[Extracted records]
....

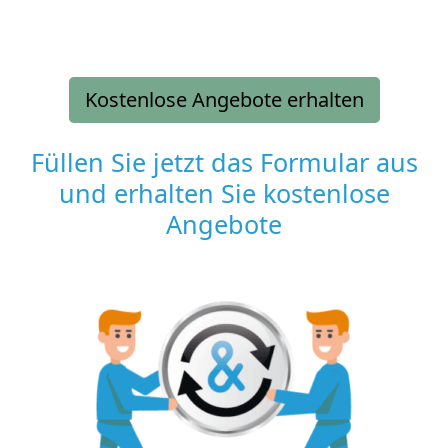
Kostenlose Angebote erhalten
Füllen Sie jetzt das Formular aus
und erhalten Sie kostenlose
Angebote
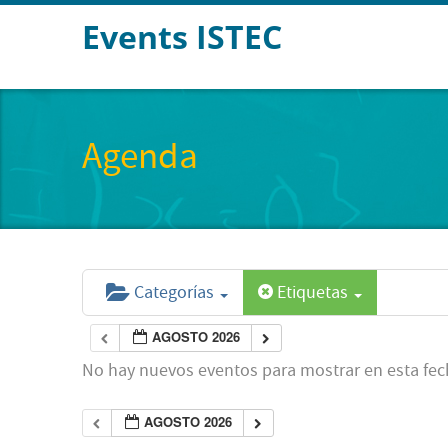
Events ISTEC
Agenda
Categorías
Etiquetas
AGOSTO 2026
No hay nuevos eventos para mostrar en esta fec
AGOSTO 2026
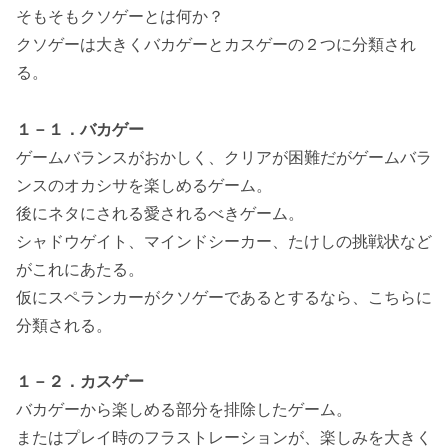
そもそもクソゲーとは何か？
クソゲーは大きくバカゲーとカスゲーの２つに分類され
る。
１－１．バカゲー
ゲームバランスがおかしく、クリアが困難だがゲームバラ
ンスのオカシサを楽しめるゲーム。
後にネタにされる愛されるべきゲーム。
シャドウゲイト、マインドシーカー、たけしの挑戦状など
がこれにあたる。
仮にスペランカーがクソゲーであるとするなら、こちらに
分類される。
１－２．カスゲー
バカゲーから楽しめる部分を排除したゲーム。
またはプレイ時のフラストレーションが、楽しみを大きく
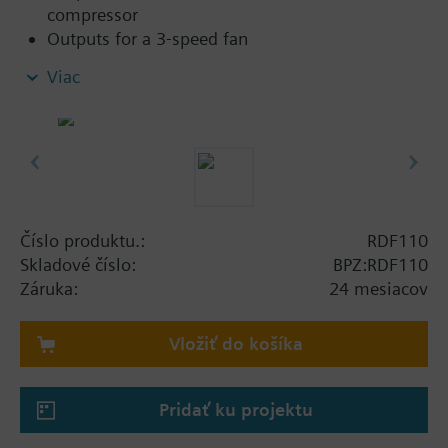
compressor
Outputs for a 3-speed fan
Control depending on the room or return air
Viac
temperature (with sensor QAH11.1)
2-position control
Sensor input either for automatic heating /
cooling changeover or return air temperature
(with sensor QAH11.1)
Automatic or manual three-speed fan control
Operating modes: normal, energy-saving and
Číslo produktu.:
RDF110
standby
Skladové číslo:
BPZ:RDF110
Operating mode changeover input for remote
Záruka:
24 mesiacov
control
Vložiť do košíka
Pridať ku projektu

....

Pull out every line of the records that contains the string "erhalten".

• Task result:
Kostenlose Angebote erhalten
und erhalten Sie kostenlose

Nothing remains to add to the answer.